◆ Work task ◆
Take the listing below and print exactly the lines starting at the line containing "Уполномоченное лицо обеспечивает" and ending at the line containing "2.2.Проверка достоверности определения", both ends included, and no others.

Data for analysis Block Start

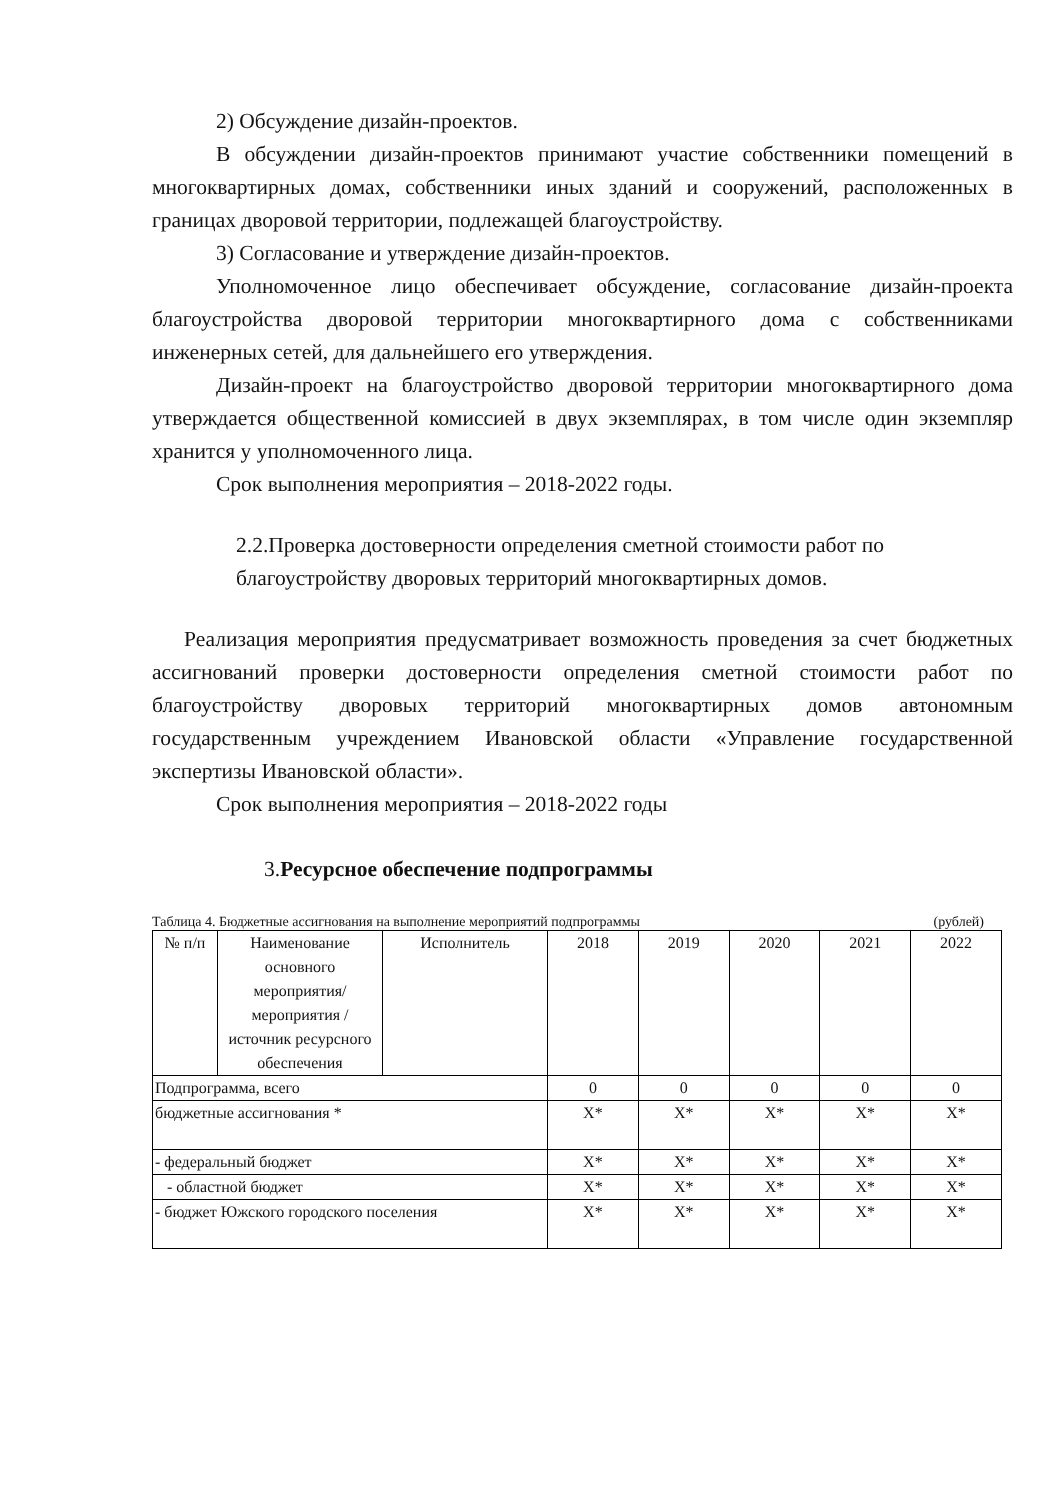2) Обсуждение дизайн-проектов.
В обсуждении дизайн-проектов принимают участие собственники помещений в многоквартирных домах, собственники иных зданий и сооружений, расположенных в границах дворовой территории, подлежащей благоустройству.
3) Согласование и утверждение дизайн-проектов.
Уполномоченное лицо обеспечивает обсуждение, согласование дизайн-проекта благоустройства дворовой территории многоквартирного дома с собственниками инженерных сетей, для дальнейшего его утверждения.
Дизайн-проект на благоустройство дворовой территории многоквартирного дома утверждается общественной комиссией в двух экземплярах, в том числе один экземпляр хранится у уполномоченного лица.
Срок выполнения мероприятия – 2018-2022 годы.
2.2.Проверка достоверности определения сметной стоимости работ по благоустройству дворовых территорий многоквартирных домов.
Реализация мероприятия предусматривает возможность проведения за счет бюджетных ассигнований проверки достоверности определения сметной стоимости работ по благоустройству дворовых территорий многоквартирных домов автономным государственным учреждением Ивановской области «Управление государственной экспертизы Ивановской области».
Срок выполнения мероприятия – 2018-2022 годы
3.Ресурсное обеспечение подпрограммы
Таблица 4. Бюджетные ассигнования на выполнение мероприятий подпрограммы (рублей)
| № п/п | Наименование основного мероприятия/ мероприятия /источник ресурсного обеспечения | Исполнитель | 2018 | 2019 | 2020 | 2021 | 2022 |
| --- | --- | --- | --- | --- | --- | --- | --- |
| Подпрограмма, всего | | | 0 | 0 | 0 | 0 | 0 |
| бюджетные ассигнования * | | | Х* | Х* | Х* | Х* | Х* |
| - федеральный бюджет | | | Х* | Х* | Х* | Х* | Х* |
| - областной бюджет | | | Х* | Х* | Х* | Х* | Х* |
| - бюджет Южского городского поселения | | | Х* | Х* | Х* | Х* | Х* |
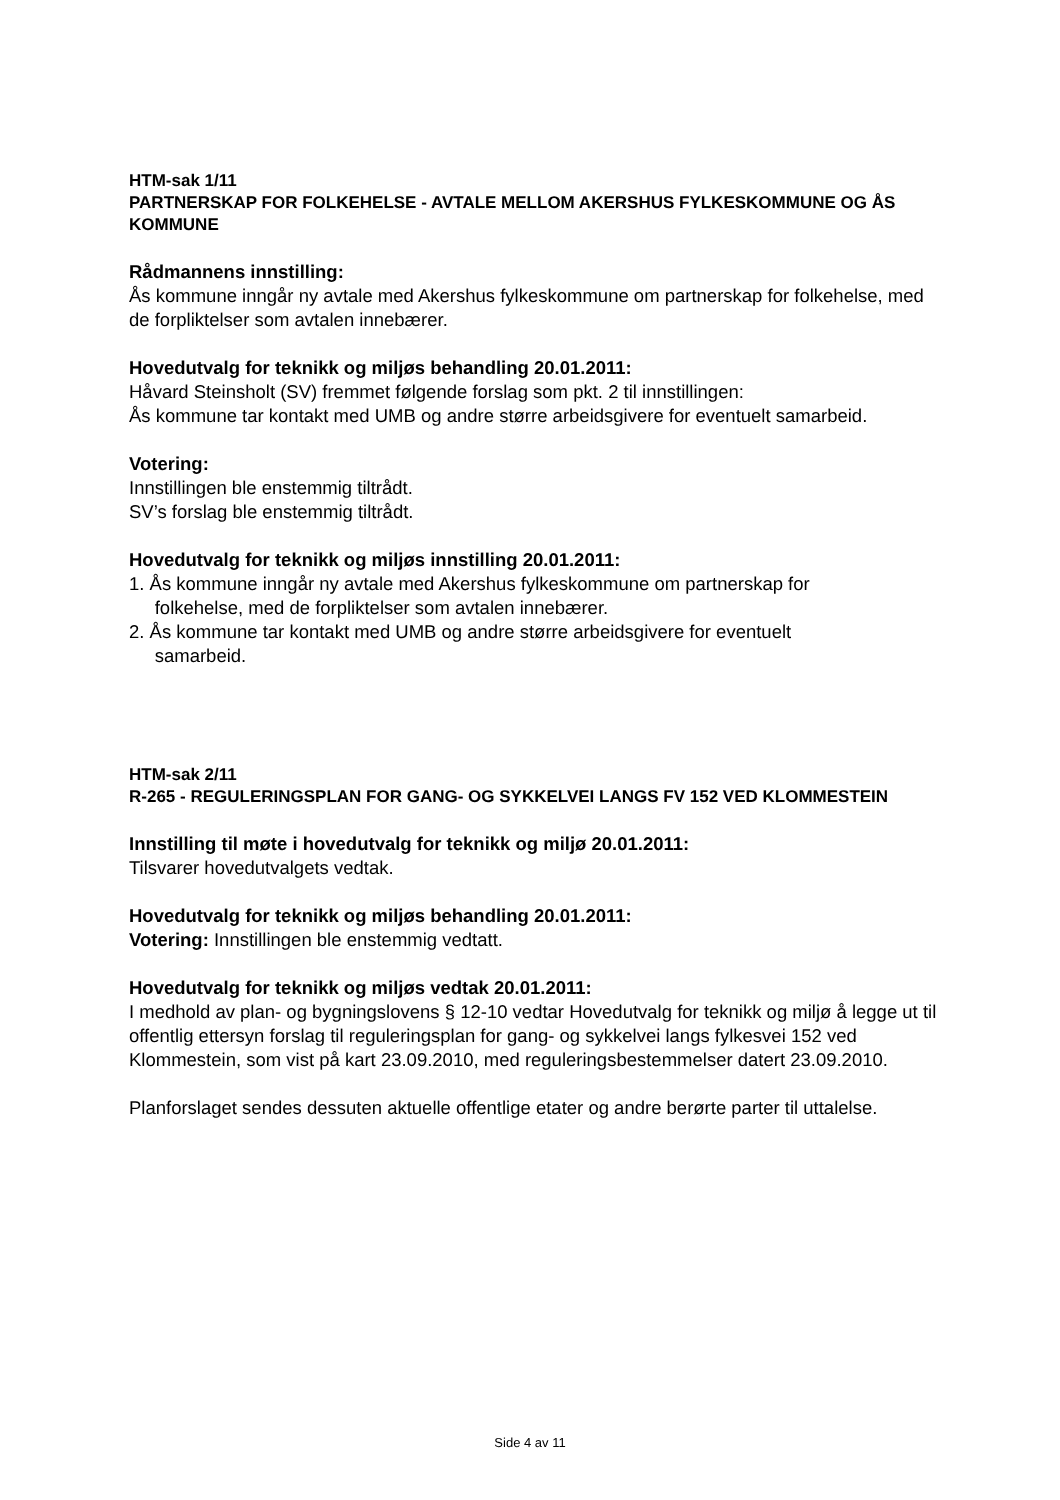HTM-sak 1/11
PARTNERSKAP FOR FOLKEHELSE - AVTALE MELLOM AKERSHUS FYLKESKOMMUNE OG ÅS KOMMUNE
Rådmannens innstilling:
Ås kommune inngår ny avtale med Akershus fylkeskommune om partnerskap for folkehelse, med de forpliktelser som avtalen innebærer.
Hovedutvalg for teknikk og miljøs behandling 20.01.2011:
Håvard Steinsholt (SV) fremmet følgende forslag som pkt. 2 til innstillingen:
Ås kommune tar kontakt med UMB og andre større arbeidsgivere for eventuelt samarbeid.
Votering:
Innstillingen ble enstemmig tiltrådt.
SV’s forslag ble enstemmig tiltrådt.
Hovedutvalg for teknikk og miljøs innstilling 20.01.2011:
1. Ås kommune inngår ny avtale med Akershus fylkeskommune om partnerskap for
folkehelse, med de forpliktelser som avtalen innebærer.
2. Ås kommune tar kontakt med UMB og andre større arbeidsgivere for eventuelt
samarbeid.
HTM-sak 2/11
R-265 - REGULERINGSPLAN FOR GANG- OG SYKKELVEI LANGS FV 152 VED KLOMMESTEIN
Innstilling til møte i hovedutvalg for teknikk og miljø 20.01.2011:
Tilsvarer hovedutvalgets vedtak.
Hovedutvalg for teknikk og miljøs behandling 20.01.2011:
Votering: Innstillingen ble enstemmig vedtatt.
Hovedutvalg for teknikk og miljøs vedtak 20.01.2011:
I medhold av plan- og bygningslovens § 12-10 vedtar Hovedutvalg for teknikk og miljø å legge ut til offentlig ettersyn forslag til reguleringsplan for gang- og sykkelvei langs fylkesvei 152 ved Klommestein, som vist på kart 23.09.2010, med reguleringsbestemmelser datert 23.09.2010.
Planforslaget sendes dessuten aktuelle offentlige etater og andre berørte parter til uttalelse.
Side 4 av 11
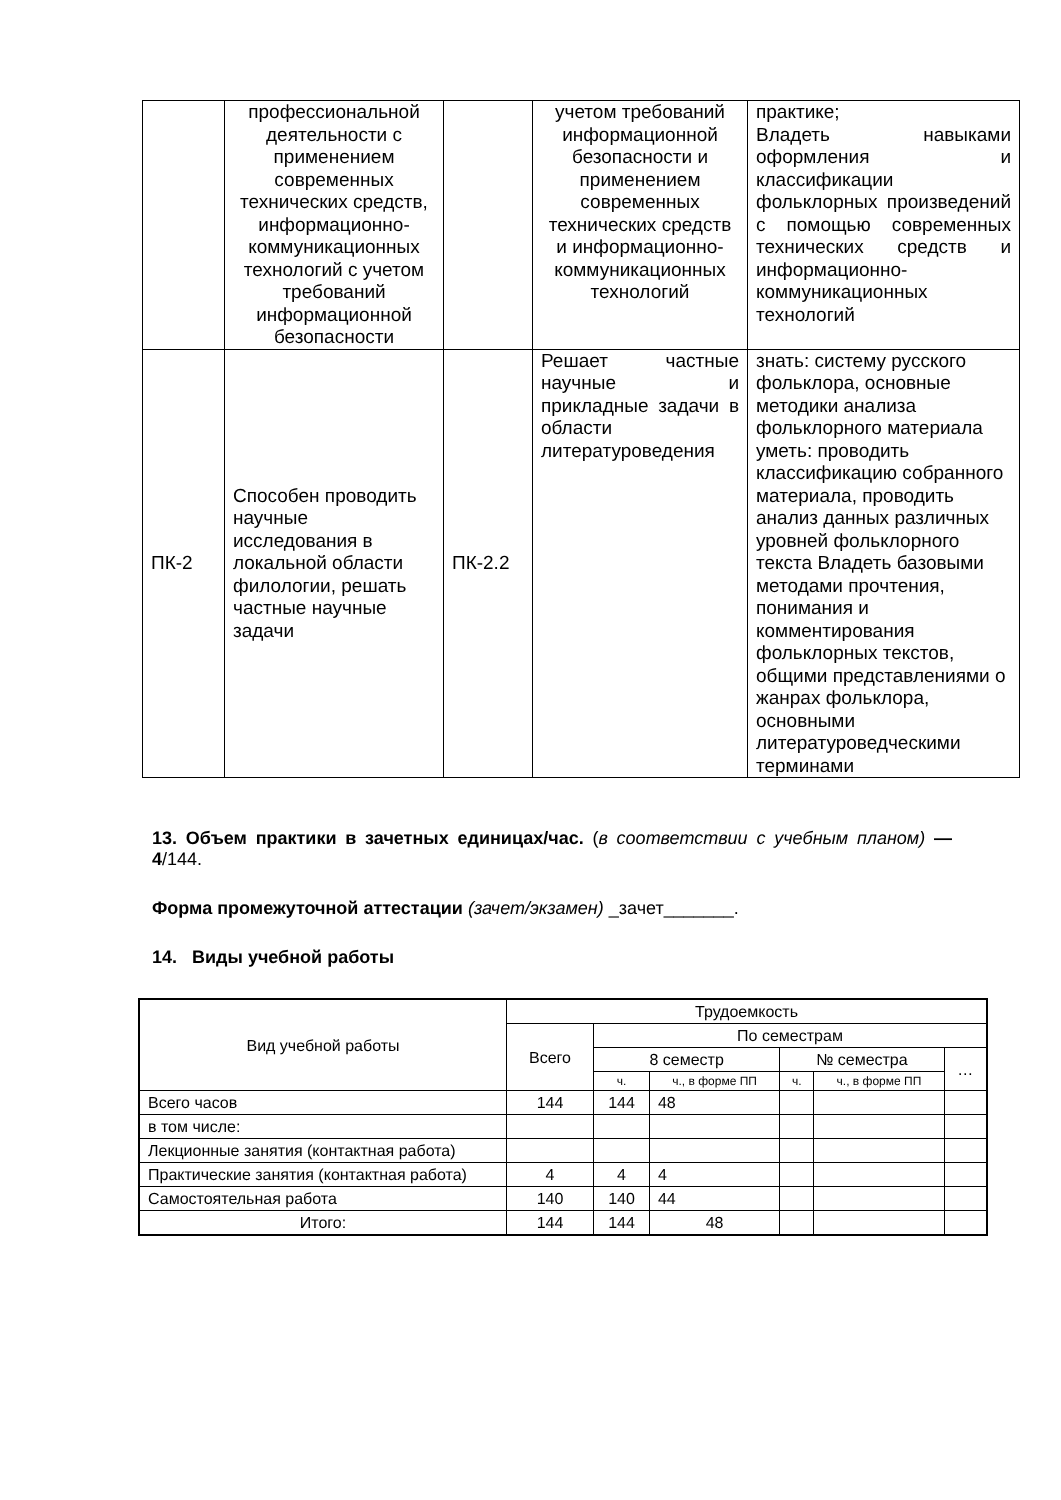| | профессиональной деятельности с применением современных технических средств, информационно-коммуникационных технологий с учетом требований информационной безопасности | | учетом требований информационной безопасности и применением современных технических средств и информационно-коммуникационных технологий | практике; Владеть навыками оформления и классификации фольклорных произведений с помощью современных технических средств и информационно-коммуникационных технологий |
| ПК-2 | Способен проводить научные исследования в локальной области филологии, решать частные научные задачи | ПК-2.2 | Решает частные научные и прикладные задачи в области литературоведения | знать: систему русского фольклора, основные методики анализа фольклорного материала уметь: проводить классификацию собранного материала, проводить анализ данных различных уровней фольклорного текста Владеть базовыми методами прочтения, понимания и комментирования фольклорных текстов, общими представлениями о жанрах фольклора, основными литературоведческими терминами |
13. Объем практики в зачетных единицах/час. (в соответствии с учебным планом) — 4/144.
Форма промежуточной аттестации (зачет/экзамен) _зачет_______.
14. Виды учебной работы
| Вид учебной работы | Трудоемкость | | | | | |
| | Всего | По семестрам | | | | |
| | | 8 семестр | | № семестра | | … |
| | | ч. | ч., в форме ПП | ч. | ч., в форме ПП | |
| Всего часов | 144 | 144 | 48 | | | |
| в том числе: | | | | | | |
| Лекционные занятия (контактная работа) | | | | | | |
| Практические занятия (контактная работа) | 4 | 4 | 4 | | | |
| Самостоятельная работа | 140 | 140 | 44 | | | |
| Итого: | 144 | 144 | 48 | | | |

Data for analysis Block End

◆ Exercise result ◆
Уполномоченное лицо обеспечивает обсуждение, согласование дизайн-проекта благоустройства дворовой территории многоквартирного дома с собственниками инженерных сетей, для дальнейшего его утверждения.
Дизайн-проект на благоустройство дворовой территории многоквартирного дома утверждается общественной комиссией в двух экземплярах, в том числе один экземпляр хранится у уполномоченного лица.
Срок выполнения мероприятия – 2018-2022 годы.
2.2.Проверка достоверности определения сметной стоимости работ по благоустройству дворовых территорий многоквартирных домов.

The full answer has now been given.